Problem details: Every word in the data below belongs in your copy, exactly as given; the pictures do not.

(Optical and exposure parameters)
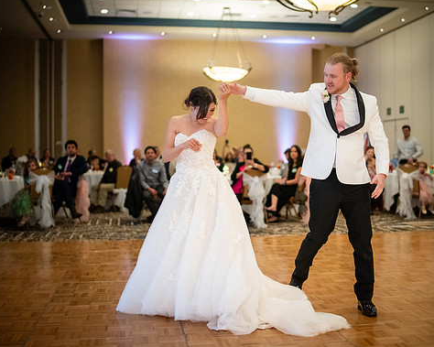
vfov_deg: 30.2
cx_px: 255
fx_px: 642
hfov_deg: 37.2
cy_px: 166
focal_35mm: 50
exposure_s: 1/320
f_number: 1.2
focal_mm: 35
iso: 3200
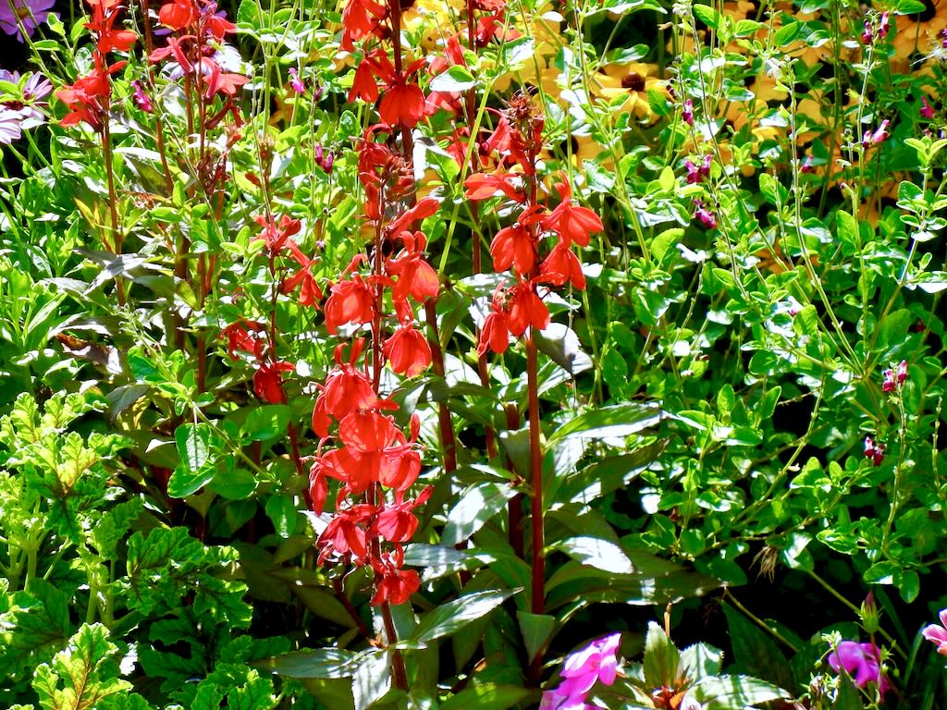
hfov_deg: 11.4
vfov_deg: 8.5
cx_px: 474
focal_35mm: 174
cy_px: 355
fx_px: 4760
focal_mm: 31.4
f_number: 4.6
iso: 160
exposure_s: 1/155
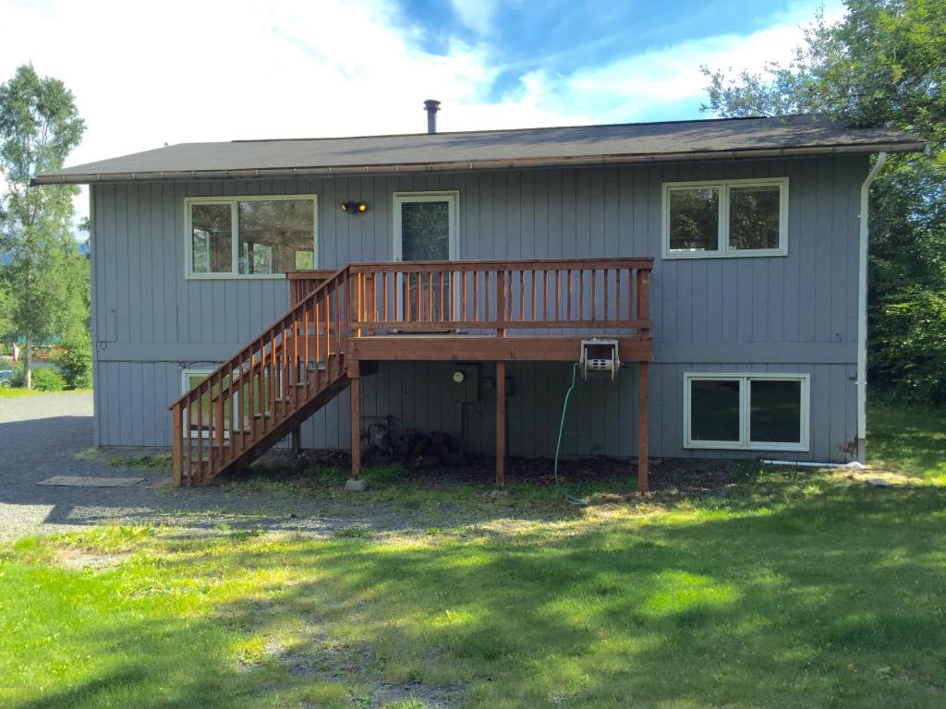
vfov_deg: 48.2
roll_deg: -0.1
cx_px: 473
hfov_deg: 61.7
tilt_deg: -2.1
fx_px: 793
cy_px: 354
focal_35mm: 29
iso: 32
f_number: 2.2
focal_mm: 4.15
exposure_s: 1/942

Solved exercise:
vfov_deg: 30.2
cx_px: 255
fx_px: 642
hfov_deg: 37.2
cy_px: 166
focal_35mm: 50
exposure_s: 1/320
f_number: 1.2
focal_mm: 35
iso: 3200
hfov_deg: 11.4
vfov_deg: 8.5
cx_px: 474
focal_35mm: 174
cy_px: 355
fx_px: 4760
focal_mm: 31.4
f_number: 4.6
iso: 160
exposure_s: 1/155
vfov_deg: 48.2
roll_deg: -0.1
cx_px: 473
hfov_deg: 61.7
tilt_deg: -2.1
fx_px: 793
cy_px: 354
focal_35mm: 29
iso: 32
f_number: 2.2
focal_mm: 4.15
exposure_s: 1/942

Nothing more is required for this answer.